¹: Yazımın tamamında oruç vs gibi tercümeleri kullanmak yerine doğrudan siyâm kelimesini özellikle kullandım çünkü Allah, kitabında bu ibadete siyâm/savm demiş. Bana da o şekilde demek düşer.

²: Neden bu özelliğin önemli olduğu hususunda En’am suresi 96.ayete bakınız.

³: 10.yıl eklenme durumu 330. yılda olacağından 297 de hesaplansa, 300 de hesaplansa 9 yıl eklenme durumu söz konusudur.

⁴: Çevirinin tamamı için Twitter’da @MehcurKuran isimli kullanıcıya bakınız.

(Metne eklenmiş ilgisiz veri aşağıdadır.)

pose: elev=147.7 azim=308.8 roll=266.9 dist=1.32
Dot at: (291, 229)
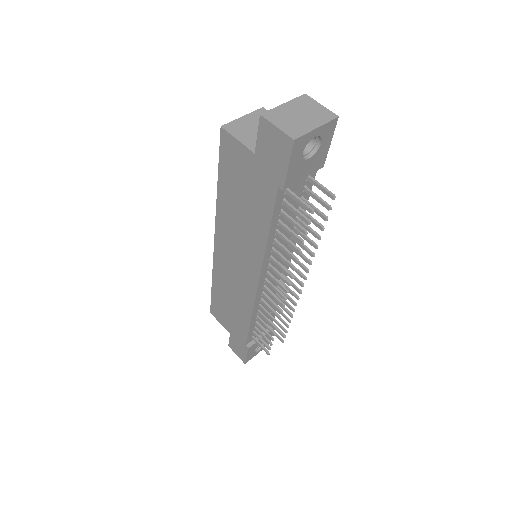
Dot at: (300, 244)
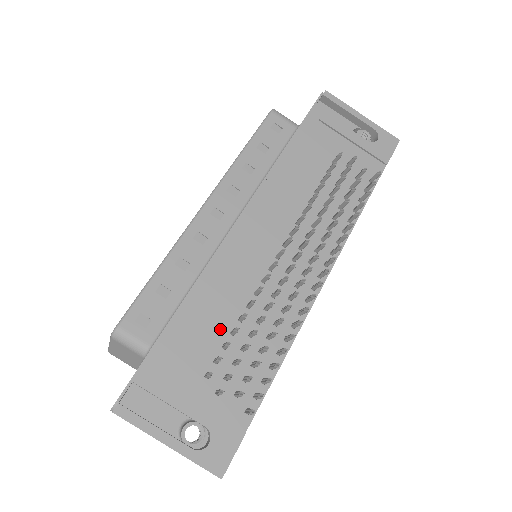
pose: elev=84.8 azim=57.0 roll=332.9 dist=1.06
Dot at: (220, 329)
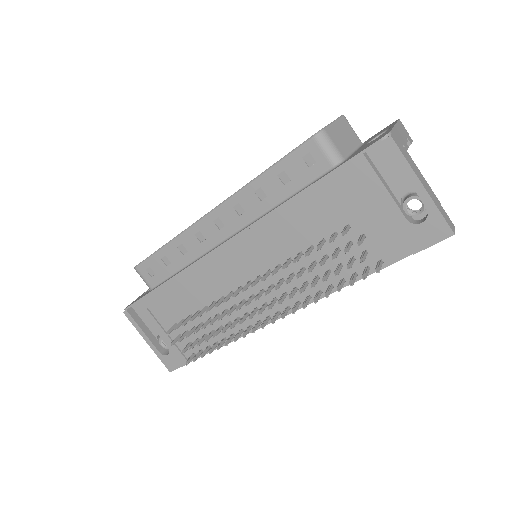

⁵: Yıldızlar iki durumda gözlemlenemez. Birincisi ufkun altında kaldıklarında. İkincisi ise güneşin parlaklığında kaybolduklarında. Burada bahsedilen batmakta olan yıldız, gözle net bir şekilde seçilebilmesine rağmen ufkun altına girerek kaybolmaktadır.

⁶: Kuranda ismi geçen diğer yıldız Tarık için 86.sureye bakınız.